Er erklärte seine Unterstützung für ein vereintes Spanien: „Spanien ist ein großartiges Land und sollte vereint bleiben. Wir haben es hier mit einem wirklich großartigen Land zu tun, und es sollte vereint bleiben.“

Mit Bezug auf die Unterdrückung des geplanten Referendums durch Rajoy sagte Trump: „Ich habe beobachtet, wie sich das entwickelt. Das hat sich eigentlich schon seit Jahrhunderten entwickelt, und ich glaube, dass niemand weiß, ob die Abstimmung stattfindet. Der Präsident [Rajoy] sagt, es gibt kein Referendum. Ich glaube jedoch, dass die Bevölkerung dem sehr ablehnend gegenüberstehen würde.

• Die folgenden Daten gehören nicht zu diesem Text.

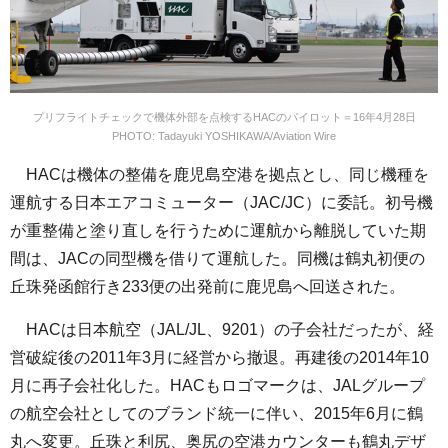
プリフライトチェックで機体外部を点検するHACのパイロット＝16年4月28日
PHOTO: Tadayuki YOSHIKAWA/Aviation Wire
HACは機体の整備を鹿児島空港を拠点とし、同じ機種を
運航する日本エアコミューター（JAC/JC）に委託。初号機
が重整備と塗り直しを行うために運航から離脱していた期
間は、JACの同型機を借りて運航した。同機は鶴丸初便の
丘珠発函館行き233便の出発前に鹿児島へ回送された。
HACは日本航空（JAL/JL、9201）の子会社だったが、経
営破綻後の2011年3月に経営から撤退。再建後の2014年10
月に再子会社化した。HACもロゴマークは、JALグループ
の航空会社としてのブランド統一に伴い、2015年6月に鶴
丸へ変更。丘珠と利尻、奥尻の空港カウンターも鶴丸デザ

Ich denke, die Bevölkerung von Katalonien hat darüber schon sehr lange diskutiert. Aber ich wette, wenn es genaue Zahlen gäbe und eine korrekte Umfrage, dann würde dabei herauskommen, dass sie ihr Land liebt, sie liebt Spanien und würde es nicht verlassen. Deshalb bin ich einfach für ein vereintes Spanien.“

Trumps Äußerungen stehen im Einklang mit der bisherigen US-Politik, die darin bestand, Rajoy und seine Regierung der rechten Volkspartei (Partido Popular, PP) wegen ihrer Unnachgiebigkeit hinsichtlich Kataloniens höflich zu kritisieren und gleichzeitig die Einheit Spaniens zu verteidigen, das ein wichtiger Nato-Partner und ein Mitgliedsstaat in der Europäischen Union ist.

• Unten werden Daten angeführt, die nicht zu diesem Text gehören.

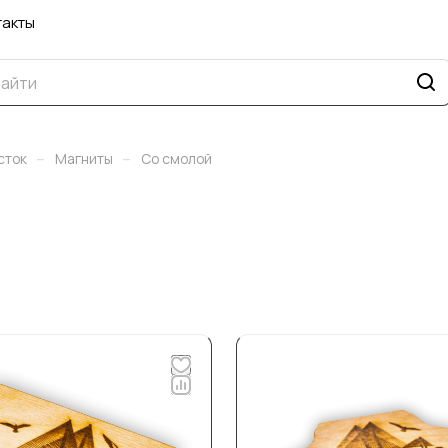
такты
–
–
сток
Магниты
Со смолой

Diese Position wird von beiden Parteien in den USA vertreten. Im Juli hatte die New York Times vorgeschlagen, man solle das Referendum stattfinden lassen, und erklärt: „Die beste Lösung wäre, man lässt das Referendum stattfinden und die katalanischen Wähler lehnen die Unabhängigkeit ab – so wie die Wähler in Quebec und Schottland es getan haben.“

Ein Auseinanderbrechen Spaniens hätte enorme geopolitische Folgen.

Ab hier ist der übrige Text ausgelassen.